Though One Be Lo has been an underground hip-hop legend for nearly a decade since his Binary Star dropped Masters of the Universe, he's still pretty slept-on, some of which you can blame on geography. He hails from Pontiac, Michigan, a depressed rustbelt burg about an hour north of Dilla's Detroit stomping grounds, which he spends The R.E.B.I.R.T.H.'s “Born N Raised” extolling. You can't blame Lo for being a little homesick; his last disc, 2005's S.O.N.O.G.R.A.M., came out on Fat Beats, but he got so tired of waiting for them to release its follow-up, he's dropping R.E.B.I.R.T.H. on his own.

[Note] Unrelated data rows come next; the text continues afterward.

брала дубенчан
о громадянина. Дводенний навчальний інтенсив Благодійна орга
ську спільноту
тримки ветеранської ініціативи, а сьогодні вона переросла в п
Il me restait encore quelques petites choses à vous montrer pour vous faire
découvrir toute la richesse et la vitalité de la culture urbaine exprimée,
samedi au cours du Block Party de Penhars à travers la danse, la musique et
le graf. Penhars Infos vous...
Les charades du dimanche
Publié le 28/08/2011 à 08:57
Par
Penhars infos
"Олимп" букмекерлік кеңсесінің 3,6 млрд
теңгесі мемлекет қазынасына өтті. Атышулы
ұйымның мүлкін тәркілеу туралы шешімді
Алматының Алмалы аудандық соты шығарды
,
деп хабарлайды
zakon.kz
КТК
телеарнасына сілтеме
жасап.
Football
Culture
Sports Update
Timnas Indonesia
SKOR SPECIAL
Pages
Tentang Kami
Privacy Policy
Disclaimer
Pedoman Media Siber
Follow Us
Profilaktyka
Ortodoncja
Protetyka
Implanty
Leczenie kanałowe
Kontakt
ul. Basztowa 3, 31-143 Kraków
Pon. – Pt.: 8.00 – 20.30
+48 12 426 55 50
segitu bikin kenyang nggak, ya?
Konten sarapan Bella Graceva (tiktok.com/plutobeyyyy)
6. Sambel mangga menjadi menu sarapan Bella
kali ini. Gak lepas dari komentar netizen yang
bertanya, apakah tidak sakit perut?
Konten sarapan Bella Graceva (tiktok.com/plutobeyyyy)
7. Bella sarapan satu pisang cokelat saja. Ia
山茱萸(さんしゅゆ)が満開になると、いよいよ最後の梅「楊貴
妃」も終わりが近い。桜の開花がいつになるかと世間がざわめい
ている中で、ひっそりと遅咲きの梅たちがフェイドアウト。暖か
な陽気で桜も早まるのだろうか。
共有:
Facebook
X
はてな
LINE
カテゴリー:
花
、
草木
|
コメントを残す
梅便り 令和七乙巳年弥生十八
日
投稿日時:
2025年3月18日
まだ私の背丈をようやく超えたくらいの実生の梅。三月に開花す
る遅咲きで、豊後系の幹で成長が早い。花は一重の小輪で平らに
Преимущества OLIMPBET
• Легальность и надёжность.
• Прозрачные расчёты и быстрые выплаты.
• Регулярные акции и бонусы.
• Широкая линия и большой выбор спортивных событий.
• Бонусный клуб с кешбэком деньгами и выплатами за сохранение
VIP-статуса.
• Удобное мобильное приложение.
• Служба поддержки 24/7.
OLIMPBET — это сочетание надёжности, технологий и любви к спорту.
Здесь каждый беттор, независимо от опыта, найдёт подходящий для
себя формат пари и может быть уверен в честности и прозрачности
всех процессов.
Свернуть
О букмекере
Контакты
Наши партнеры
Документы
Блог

Part of the “R.E.” here is the jump in production, with beats from more than half a dozen producers, running the gamut from Jay-Z-ish “Show 'Em What You Got” live-sounding burners to slower, more winding indie-hop funk. For the most part, Lo holds his own, though the busier tracks can make it a challenge for his verses to find their footing. On “Headlines,” a Texture-produced beat that leaps out from the speakers like Obie Trice producer Emile channeling the White Stripes, Lo steps up to the crash-and-boom melody with internal rhymes: “They got technology and . . . democracy/But all I can see is chaos, monopoly/Robbery, mockery, hypocrisy, debauchery.”

Not every track needs the lengthy movie dialogue, which, though better than skits, makes you want to hear more Lo and less Netflix (especially “War”). By the time “Gray” comes around, Lo hits his stride on the lushest, slowest cut here-and his best. It's a to-and-fro, slow-mo soul shuffle with smooth jazz horns and frothy strings produced by D.L. Jones. Lo turns in a performance worthy of Rakim, riffing on gray as an inner-city state of mind, being mixed race and getting jacked around by the music industry, in pure lyrical and musical bliss. It's as chill as it is chilling.